Extracted data entries
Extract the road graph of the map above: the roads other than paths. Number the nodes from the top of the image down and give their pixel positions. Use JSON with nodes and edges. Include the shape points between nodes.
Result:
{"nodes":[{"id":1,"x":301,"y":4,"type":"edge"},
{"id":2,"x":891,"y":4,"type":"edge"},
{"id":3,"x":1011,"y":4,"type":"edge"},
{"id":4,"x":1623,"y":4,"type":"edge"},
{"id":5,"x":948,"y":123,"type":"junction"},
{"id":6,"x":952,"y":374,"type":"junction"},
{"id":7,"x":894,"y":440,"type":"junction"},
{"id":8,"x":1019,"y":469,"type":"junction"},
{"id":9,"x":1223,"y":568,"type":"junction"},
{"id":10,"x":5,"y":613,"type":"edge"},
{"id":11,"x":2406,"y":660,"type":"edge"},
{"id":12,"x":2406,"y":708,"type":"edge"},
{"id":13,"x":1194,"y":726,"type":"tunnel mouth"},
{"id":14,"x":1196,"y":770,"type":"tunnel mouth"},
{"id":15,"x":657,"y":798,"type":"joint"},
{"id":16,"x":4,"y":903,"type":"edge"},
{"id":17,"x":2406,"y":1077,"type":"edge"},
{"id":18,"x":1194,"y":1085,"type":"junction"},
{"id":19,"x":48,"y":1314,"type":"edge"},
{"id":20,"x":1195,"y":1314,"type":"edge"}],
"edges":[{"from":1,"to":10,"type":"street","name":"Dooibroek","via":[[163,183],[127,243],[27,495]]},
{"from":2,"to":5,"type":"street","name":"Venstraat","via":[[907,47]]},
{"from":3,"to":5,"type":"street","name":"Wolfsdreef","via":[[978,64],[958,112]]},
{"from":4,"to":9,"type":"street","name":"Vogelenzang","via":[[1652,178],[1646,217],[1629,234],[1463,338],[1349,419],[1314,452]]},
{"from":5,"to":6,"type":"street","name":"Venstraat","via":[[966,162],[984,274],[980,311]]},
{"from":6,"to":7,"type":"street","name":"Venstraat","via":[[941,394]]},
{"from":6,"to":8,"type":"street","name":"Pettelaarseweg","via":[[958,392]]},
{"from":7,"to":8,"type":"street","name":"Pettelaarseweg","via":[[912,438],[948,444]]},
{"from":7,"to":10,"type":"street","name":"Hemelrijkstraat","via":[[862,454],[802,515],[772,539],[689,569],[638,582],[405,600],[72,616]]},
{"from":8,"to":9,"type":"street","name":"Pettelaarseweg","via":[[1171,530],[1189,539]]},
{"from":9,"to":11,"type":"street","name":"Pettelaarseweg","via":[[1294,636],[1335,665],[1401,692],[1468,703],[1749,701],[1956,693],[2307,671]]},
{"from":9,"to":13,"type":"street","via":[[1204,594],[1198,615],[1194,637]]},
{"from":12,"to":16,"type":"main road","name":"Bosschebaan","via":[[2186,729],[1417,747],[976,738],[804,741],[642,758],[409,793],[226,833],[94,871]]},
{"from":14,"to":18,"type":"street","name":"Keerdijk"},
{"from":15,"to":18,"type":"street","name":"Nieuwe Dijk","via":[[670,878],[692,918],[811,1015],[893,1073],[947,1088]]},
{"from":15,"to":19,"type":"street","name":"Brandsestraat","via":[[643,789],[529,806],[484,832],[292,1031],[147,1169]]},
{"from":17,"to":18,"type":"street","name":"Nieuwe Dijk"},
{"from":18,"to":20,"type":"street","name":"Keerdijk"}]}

• _Exercise requirements_
Each line in the records above with "edges" must be returned.

• _Exercise output_
Extract the road graph of the map above: the roads other than paths. Number the nodes from the top of the image down and give their pixel positions. Use JSON with nodes and edges. Include the shape points between nodes.
"edges":[{"from":1,"to":10,"type":"street","name":"Dooibroek","via":[[163,183],[127,243],[27,495]]},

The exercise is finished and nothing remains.